- The paper presents a novel framework that augments multimodal sentiment analysis by integrating contextual world knowledge with a training-free mechanism.
- It leverages large vision-language models and prompt templates to generate and fuse relevant context, improving performance on benchmarks like Twitter2015 and Twitter2017.
- Experimental results demonstrate nearly 2% F1 score improvements, highlighting the framework's robustness and adaptability across diverse sentiment analysis tasks.
WisdoM: Improving Multimodal Sentiment Analysis by Fusing Contextual World Knowledge
Introduction
The development of multimodal sentiment analysis (MSA) has traditionally relied on surface-level data extracted from text and images. However, these methods often overlook the importance of contextual world knowledge, which can enrich sentiment analysis by providing deeper insights beyond the immediate content of the input data. "WisdoM: Improving Multimodal Sentiment Analysis by Fusing Contextual World Knowledge" proposes a novel approach that leverages large vision-LLMs (LVLMs) to incorporate such contextual knowledge, thus improving the performance of MSA tasks.
Figure 1: The simple schematic of our method.
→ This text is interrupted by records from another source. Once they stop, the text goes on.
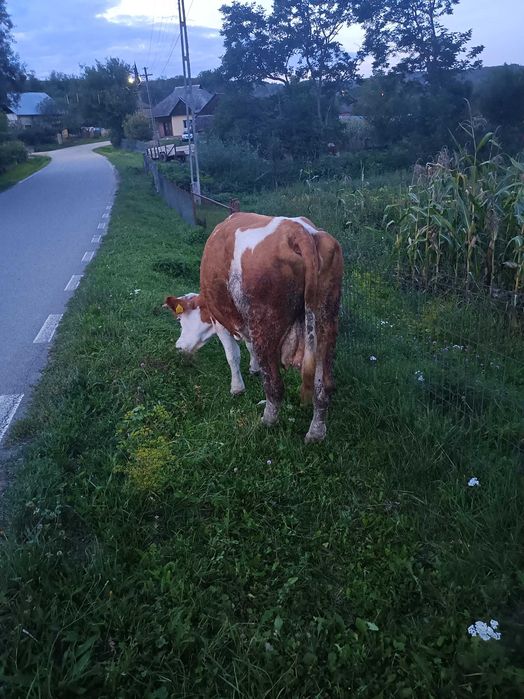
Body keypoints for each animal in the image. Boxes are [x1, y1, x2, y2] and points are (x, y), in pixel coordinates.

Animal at [164, 212, 343, 442]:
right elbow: (249, 348)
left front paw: (237, 388)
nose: (179, 346)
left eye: (180, 320)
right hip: (326, 323)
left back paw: (266, 421)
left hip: (265, 325)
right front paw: (254, 367)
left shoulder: (220, 320)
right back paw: (316, 433)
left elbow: (233, 355)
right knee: (323, 387)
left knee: (275, 385)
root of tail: (297, 231)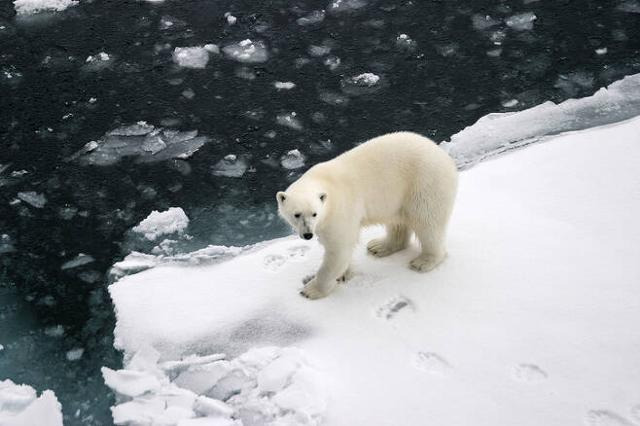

The sentiment polarity of Aleppo is negative, which existing methods fail to predict accurately without incorporating context.
Methodology
The WisdoM framework is a plug-in solution designed to enhance MSA by integrating contextual world knowledge through a series of structured stages:
- Prompt Templates Generation: Leveraging LLMs like ChatGPT to generate prompts that guide LVLMs in generating relevant context.
- Context Generation: Utilizing LVLMs to produce contextual information that complements the input data by providing background knowledge.
- Contextual Fusion: Implementing a training-free mechanism that selectively incorporates context into the analysis, reducing noise and enhancing accuracy.
Figure 2: Detailed illustration of our proposed schema with a running example.
Experimental Analysis
The proposed methodology was rigorously tested against multiple benchmarks, such as Twitter2015, Twitter2017, and MSED, demonstrating an average improvement of +1.96% in F1 scores compared to state-of-the-art methods.
Figure 3: Comparative winning rates of Our Context v.s. RAG-based methods on Twitter2015 and Twitter2017 benchmarks.
Results and Discussion
WisdoM shows significant enhancements in sentiment analysis performance, particularly in scenarios requiring deep context comprehension. The use of historical and cultural knowledge stands out as particularly beneficial when addressing sentiment-laden subjects embedded in broader narratives.
Figure 4: Effects of different types of world knowledge on the F1-score by applying WisdoM to AoM.
Performance improvements were consistent across different model architectures, indicating the robustness and adaptability of WisdoM. The integration of context not only increased sentiment classification accuracy but also demonstrated effective disambiguation in challenging samples previously considered hard by state-of-the-art models.
Figure 5: Comparison of context (Sc→p​) and input's (Si→p​) correlation to final predictions across layers.
Conclusion
WisdoM exemplifies the potential for enhanced MSA by utilizing contextual world knowledge, demonstrating notable improvements in both aspect-level and sentence-level sentiment analysis tasks. As AI continues to evolve, methodologies like WisdoM pave the way for more nuanced and contextually aware systems capable of deeper understanding and more accurate sentiment evaluation.
By incorporating nuanced context, WisdoM addresses limitations present in traditional MSA frameworks, providing an efficient, scalable, and adaptable solution that enhances sentiment analysis capabilities across diverse datasets.